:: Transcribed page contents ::

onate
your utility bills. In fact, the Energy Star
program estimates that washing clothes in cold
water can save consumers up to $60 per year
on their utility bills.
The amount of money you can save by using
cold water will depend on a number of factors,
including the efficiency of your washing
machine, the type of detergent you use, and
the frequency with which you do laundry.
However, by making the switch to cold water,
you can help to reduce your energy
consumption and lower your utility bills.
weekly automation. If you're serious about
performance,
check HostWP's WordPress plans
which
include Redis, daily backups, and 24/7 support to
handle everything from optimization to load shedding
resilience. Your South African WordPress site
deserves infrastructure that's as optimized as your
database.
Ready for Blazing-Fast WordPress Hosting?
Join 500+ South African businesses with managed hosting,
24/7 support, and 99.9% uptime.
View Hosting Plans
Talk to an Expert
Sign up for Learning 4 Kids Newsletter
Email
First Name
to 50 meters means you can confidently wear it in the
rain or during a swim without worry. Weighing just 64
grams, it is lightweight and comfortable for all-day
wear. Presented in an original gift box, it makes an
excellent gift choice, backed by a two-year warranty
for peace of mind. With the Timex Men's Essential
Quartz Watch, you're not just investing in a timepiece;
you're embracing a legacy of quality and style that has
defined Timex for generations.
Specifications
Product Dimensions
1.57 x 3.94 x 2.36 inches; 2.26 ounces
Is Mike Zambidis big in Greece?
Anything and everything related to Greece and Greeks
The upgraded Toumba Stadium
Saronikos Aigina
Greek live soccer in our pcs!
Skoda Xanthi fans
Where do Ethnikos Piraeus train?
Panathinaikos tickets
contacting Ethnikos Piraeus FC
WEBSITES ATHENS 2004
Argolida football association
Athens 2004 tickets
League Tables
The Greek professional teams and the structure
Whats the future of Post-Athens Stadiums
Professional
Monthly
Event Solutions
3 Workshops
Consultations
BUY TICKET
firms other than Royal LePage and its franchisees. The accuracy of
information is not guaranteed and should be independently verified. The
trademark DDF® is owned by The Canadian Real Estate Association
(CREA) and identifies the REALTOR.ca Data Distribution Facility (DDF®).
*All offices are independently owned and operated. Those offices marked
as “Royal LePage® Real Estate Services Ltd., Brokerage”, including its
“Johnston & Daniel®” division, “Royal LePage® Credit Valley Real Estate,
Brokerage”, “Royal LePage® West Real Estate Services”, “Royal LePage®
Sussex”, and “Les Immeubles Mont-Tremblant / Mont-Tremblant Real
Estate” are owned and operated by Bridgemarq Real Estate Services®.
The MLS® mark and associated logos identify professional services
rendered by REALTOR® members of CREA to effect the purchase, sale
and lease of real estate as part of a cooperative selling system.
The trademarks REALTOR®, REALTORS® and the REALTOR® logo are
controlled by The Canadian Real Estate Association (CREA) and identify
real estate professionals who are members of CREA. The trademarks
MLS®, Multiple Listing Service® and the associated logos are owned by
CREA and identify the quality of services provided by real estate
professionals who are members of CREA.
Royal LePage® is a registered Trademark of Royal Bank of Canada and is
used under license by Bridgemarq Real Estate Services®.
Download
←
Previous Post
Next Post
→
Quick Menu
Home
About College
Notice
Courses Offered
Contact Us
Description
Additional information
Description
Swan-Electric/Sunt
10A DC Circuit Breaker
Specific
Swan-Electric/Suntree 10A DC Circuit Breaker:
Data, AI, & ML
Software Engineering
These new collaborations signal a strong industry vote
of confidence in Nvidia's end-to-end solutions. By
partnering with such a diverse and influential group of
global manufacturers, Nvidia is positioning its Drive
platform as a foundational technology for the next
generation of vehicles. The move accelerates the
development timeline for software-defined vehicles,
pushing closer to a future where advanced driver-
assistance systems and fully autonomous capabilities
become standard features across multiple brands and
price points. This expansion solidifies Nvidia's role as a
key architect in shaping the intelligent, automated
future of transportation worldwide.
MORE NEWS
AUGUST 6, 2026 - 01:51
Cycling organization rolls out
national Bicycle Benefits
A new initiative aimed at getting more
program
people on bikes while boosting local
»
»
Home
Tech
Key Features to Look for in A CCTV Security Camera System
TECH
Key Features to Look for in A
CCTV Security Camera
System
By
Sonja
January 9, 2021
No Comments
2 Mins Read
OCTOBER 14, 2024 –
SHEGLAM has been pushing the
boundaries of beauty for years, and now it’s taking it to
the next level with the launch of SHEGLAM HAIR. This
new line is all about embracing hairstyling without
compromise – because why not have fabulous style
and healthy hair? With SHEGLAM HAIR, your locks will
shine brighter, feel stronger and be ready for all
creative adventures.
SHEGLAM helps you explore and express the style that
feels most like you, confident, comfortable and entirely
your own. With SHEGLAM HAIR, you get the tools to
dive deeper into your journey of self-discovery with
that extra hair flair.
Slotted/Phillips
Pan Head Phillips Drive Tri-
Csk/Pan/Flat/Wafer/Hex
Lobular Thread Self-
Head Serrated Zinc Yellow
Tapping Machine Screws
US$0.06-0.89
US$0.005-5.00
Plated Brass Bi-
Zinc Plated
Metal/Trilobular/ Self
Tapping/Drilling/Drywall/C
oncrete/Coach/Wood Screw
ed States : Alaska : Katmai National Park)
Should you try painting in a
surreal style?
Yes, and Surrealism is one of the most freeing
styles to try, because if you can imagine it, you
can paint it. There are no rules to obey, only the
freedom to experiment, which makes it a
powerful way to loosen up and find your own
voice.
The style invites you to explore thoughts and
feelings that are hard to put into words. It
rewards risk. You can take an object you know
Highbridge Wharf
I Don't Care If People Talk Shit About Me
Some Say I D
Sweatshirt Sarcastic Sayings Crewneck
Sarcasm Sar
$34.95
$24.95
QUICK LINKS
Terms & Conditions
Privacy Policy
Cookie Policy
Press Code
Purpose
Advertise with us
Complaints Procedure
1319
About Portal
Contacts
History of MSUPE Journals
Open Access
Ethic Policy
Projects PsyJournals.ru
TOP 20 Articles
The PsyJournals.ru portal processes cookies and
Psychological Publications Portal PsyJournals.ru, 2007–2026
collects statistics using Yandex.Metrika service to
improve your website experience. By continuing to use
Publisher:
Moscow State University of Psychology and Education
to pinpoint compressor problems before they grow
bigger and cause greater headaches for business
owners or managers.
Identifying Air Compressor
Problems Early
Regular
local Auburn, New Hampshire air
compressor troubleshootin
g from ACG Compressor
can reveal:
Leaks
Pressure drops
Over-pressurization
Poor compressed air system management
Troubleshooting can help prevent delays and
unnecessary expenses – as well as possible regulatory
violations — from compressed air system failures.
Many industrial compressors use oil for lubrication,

:: WHAT TO WORK ON ::
Retype the text of every item above line for line, keeping each word, number, and punctuation mark unchanged.

:: EXERCISE RESULT ::
onate
your utility bills. In fact, the Energy Star
program estimates that washing clothes in cold
water can save consumers up to $60 per year
on their utility bills.
The amount of money you can save by using
cold water will depend on a number of factors,
including the efficiency of your washing
machine, the type of detergent you use, and
the frequency with which you do laundry.
However, by making the switch to cold water,
you can help to reduce your energy
consumption and lower your utility bills.
weekly automation. If you're serious about
performance,
check HostWP's WordPress plans
which
include Redis, daily backups, and 24/7 support to
handle everything from optimization to load shedding
resilience. Your South African WordPress site
deserves infrastructure that's as optimized as your
database.
Ready for Blazing-Fast WordPress Hosting?
Join 500+ South African businesses with managed hosting,
24/7 support, and 99.9% uptime.
View Hosting Plans
Talk to an Expert
Sign up for Learning 4 Kids Newsletter
Email
First Name
to 50 meters means you can confidently wear it in the
rain or during a swim without worry. Weighing just 64
grams, it is lightweight and comfortable for all-day
wear. Presented in an original gift box, it makes an
excellent gift choice, backed by a two-year warranty
for peace of mind. With the Timex Men's Essential
Quartz Watch, you're not just investing in a timepiece;
you're embracing a legacy of quality and style that has
defined Timex for generations.
Specifications
Product Dimensions
1.57 x 3.94 x 2.36 inches; 2.26 ounces
Is Mike Zambidis big in Greece?
Anything and everything related to Greece and Greeks
The upgraded Toumba Stadium
Saronikos Aigina
Greek live soccer in our pcs!
Skoda Xanthi fans
Where do Ethnikos Piraeus train?
Panathinaikos tickets
contacting Ethnikos Piraeus FC
WEBSITES ATHENS 2004
Argolida football association
Athens 2004 tickets
League Tables
The Greek professional teams and the structure
Whats the future of Post-Athens Stadiums
Professional
Monthly
Event Solutions
3 Workshops
Consultations
BUY TICKET
firms other than Royal LePage and its franchisees. The accuracy of
information is not guaranteed and should be independently verified. The
trademark DDF® is owned by The Canadian Real Estate Association
(CREA) and identifies the REALTOR.ca Data Distribution Facility (DDF®).
*All offices are independently owned and operated. Those offices marked
as “Royal LePage® Real Estate Services Ltd., Brokerage”, including its
“Johnston & Daniel®” division, “Royal LePage® Credit Valley Real Estate,
Brokerage”, “Royal LePage® West Real Estate Services”, “Royal LePage®
Sussex”, and “Les Immeubles Mont-Tremblant / Mont-Tremblant Real
Estate” are owned and operated by Bridgemarq Real Estate Services®.
The MLS® mark and associated logos identify professional services
rendered by REALTOR® members of CREA to effect the purchase, sale
and lease of real estate as part of a cooperative selling system.
The trademarks REALTOR®, REALTORS® and the REALTOR® logo are
controlled by The Canadian Real Estate Association (CREA) and identify
real estate professionals who are members of CREA. The trademarks
MLS®, Multiple Listing Service® and the associated logos are owned by
CREA and identify the quality of services provided by real estate
professionals who are members of CREA.
Royal LePage® is a registered Trademark of Royal Bank of Canada and is
used under license by Bridgemarq Real Estate Services®.
Download
←
Previous Post
Next Post
→
Quick Menu
Home
About College
Notice
Courses Offered
Contact Us
Description
Additional information
Description
Swan-Electric/Sunt
10A DC Circuit Breaker
Specific
Swan-Electric/Suntree 10A DC Circuit Breaker:
Data, AI, & ML
Software Engineering
These new collaborations signal a strong industry vote
of confidence in Nvidia's end-to-end solutions. By
partnering with such a diverse and influential group of
global manufacturers, Nvidia is positioning its Drive
platform as a foundational technology for the next
generation of vehicles. The move accelerates the
development timeline for software-defined vehicles,
pushing closer to a future where advanced driver-
assistance systems and fully autonomous capabilities
become standard features across multiple brands and
price points. This expansion solidifies Nvidia's role as a
key architect in shaping the intelligent, automated
future of transportation worldwide.
MORE NEWS
AUGUST 6, 2026 - 01:51
Cycling organization rolls out
national Bicycle Benefits
A new initiative aimed at getting more
program
people on bikes while boosting local
»
»
Home
Tech
Key Features to Look for in A CCTV Security Camera System
TECH
Key Features to Look for in A
CCTV Security Camera
System
By
Sonja
January 9, 2021
No Comments
2 Mins Read
OCTOBER 14, 2024 –
SHEGLAM has been pushing the
boundaries of beauty for years, and now it’s taking it to
the next level with the launch of SHEGLAM HAIR. This
new line is all about embracing hairstyling without
compromise – because why not have fabulous style
and healthy hair? With SHEGLAM HAIR, your locks will
shine brighter, feel stronger and be ready for all
creative adventures.
SHEGLAM helps you explore and express the style that
feels most like you, confident, comfortable and entirely
your own. With SHEGLAM HAIR, you get the tools to
dive deeper into your journey of self-discovery with
that extra hair flair.
Slotted/Phillips
Pan Head Phillips Drive Tri-
Csk/Pan/Flat/Wafer/Hex
Lobular Thread Self-
Head Serrated Zinc Yellow
Tapping Machine Screws
US$0.06-0.89
US$0.005-5.00
Plated Brass Bi-
Zinc Plated
Metal/Trilobular/ Self
Tapping/Drilling/Drywall/C
oncrete/Coach/Wood Screw
ed States : Alaska : Katmai National Park)
Should you try painting in a
surreal style?
Yes, and Surrealism is one of the most freeing
styles to try, because if you can imagine it, you
can paint it. There are no rules to obey, only the
freedom to experiment, which makes it a
powerful way to loosen up and find your own
voice.
The style invites you to explore thoughts and
feelings that are hard to put into words. It
rewards risk. You can take an object you know
Highbridge Wharf
I Don't Care If People Talk Shit About Me
Some Say I D
Sweatshirt Sarcastic Sayings Crewneck
Sarcasm Sar
$34.95
$24.95
QUICK LINKS
Terms & Conditions
Privacy Policy
Cookie Policy
Press Code
Purpose
Advertise with us
Complaints Procedure
1319
About Portal
Contacts
History of MSUPE Journals
Open Access
Ethic Policy
Projects PsyJournals.ru
TOP 20 Articles
The PsyJournals.ru portal processes cookies and
Psychological Publications Portal PsyJournals.ru, 2007–2026
collects statistics using Yandex.Metrika service to
improve your website experience. By continuing to use
Publisher:
Moscow State University of Psychology and Education
to pinpoint compressor problems before they grow
bigger and cause greater headaches for business
owners or managers.
Identifying Air Compressor
Problems Early
Regular
local Auburn, New Hampshire air
compressor troubleshootin
g from ACG Compressor
can reveal:
Leaks
Pressure drops
Over-pressurization
Poor compressed air system management
Troubleshooting can help prevent delays and
unnecessary expenses – as well as possible regulatory
violations — from compressed air system failures.
Many industrial compressors use oil for lubrication,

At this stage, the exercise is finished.